Proud and explicit about advice

As both RDR and auto-enrolment get closer by the day it is becoming ever more evident that the workplace will be a key distribution channel for the future. Organisations of different shapes and sizes are adding additional content to their offerings to build levels of trust, confidence and loyalty with employees saving for their future. Scottish Widows and Standard Life through the addition of a wide range of general guidance, Bluefin by providing more ability for customers to set their own investment strategy and regular SMS based content and JLT via some excellent mobile app content to name just a few.

Just providing the pension, it appears is simply not enough. Given the ability of the industry to make pensions a dull and boring subject, this is hardly surprising. A critical question appears to be what is the magic content that employees really want that will make them return to a workplace service again and again.

This throws up one of the perennial questions in the savings industry what are consumers actually prepared to pay for? Historically the industry has made a rod for its own back in providing consumers with the impression that financial advice is something they do not need to pay for.

Either by commission based sales or employers absorbing the cost of benefits consultants, the individual has not had to provide for the cost of the service. Clearly people want financial guidance, but they have been conditioned not to expect to have to pay for it.

As I write, AIFA director Neil Liversidge and BBC journalist Paul Lewis are busy “exchanging” views on if and how consumers might be encouraged to pay for the financial guidance they need. By the time you read this column that little drama will doubtless have played out further, so I will resist commenting in detail.

That said I think it is worth comparing the financial advice world with that of the news media, where some portable digital devices have found a way of monetising the value of their content online.
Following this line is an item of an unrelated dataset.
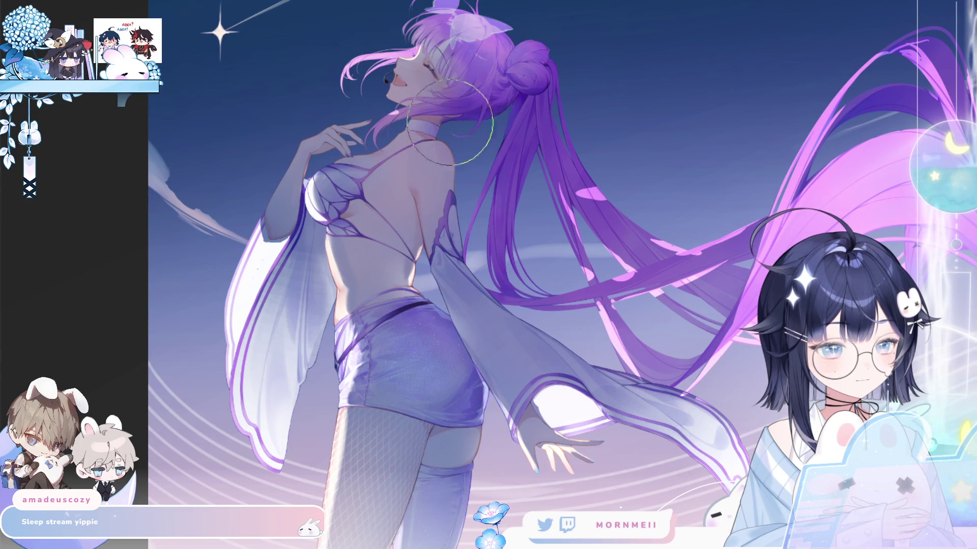
Mirror the view to compare, then pan the long ponytail and bare back into view
{"action": "key", "text": "m"}
{"action": "key", "text": "m"}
Virtually all mainstream newspapers and an increasing numbers of consumer publications now have some form of digital edition, which in an increasing number of cases are providing a much needed revenue stream, to compliment the advertising revenue which an increasing number of publishers were finding was not adequate on its own to maintain the resources they need to deliver quality consumer journalism.

A critical question appears to be what is the magic content that employees really want which will make them return to a workplace service again and again?

A number of other organisations are increasingly trying to galvanise social media as a way of building relationships, but again social media is seen as a free service. Whilst a number of the organisations mentioned above are rightly expecting to be paid extra for the added value content they are delivering in their workplace solutions, in practice Nest is effectively putting a price cap in place. To what extent will scheme members be prepared to pay for added value solutions? Of the many offerings now being promoted I cannot think of any where the cost of the additional service is being expressly defined to the customer, even if it is being achieved via a higher AMC for the scheme.

For the most part, with the notable exception of those advisers who have genuinely evolved their businesses to a true fee based model as opposed to just taking trail remuneration, the industry has resisted putting a value on advice charges. If those providing the service cannot bring themselves to make the cost clear to the end consumer, by which I mean the member not the employer, is it any wonder consumers do not perceive any value?

Just about every survey ever conducted into what consumers are prepared to pay for financial advice shows that if they are prepared to pay anything at all it is vastly less than advisers are used to or the advice costs to deliver using traditional methods. This must lead to a world where advice services need by definition to be delivered at a fraction of the traditional costs.

Increasingly I find myself with a clearer and clearer picture of the way in which service delivery can, and I believe must, be restructured in order to be able to trade profitably beyond 2012. Face to face communication for all but the extremely wealthy must become a thing of the past. Interactive relationships have the ability, if correctly executed, to deliver a high quality, scalable but at the same time affordable advice service. But if we are going to educate scheme members to new ways of working with us, it is arguable part of this exercise also be about being prepared to stand proud, demonstrate the value of advice and explicitly price for it.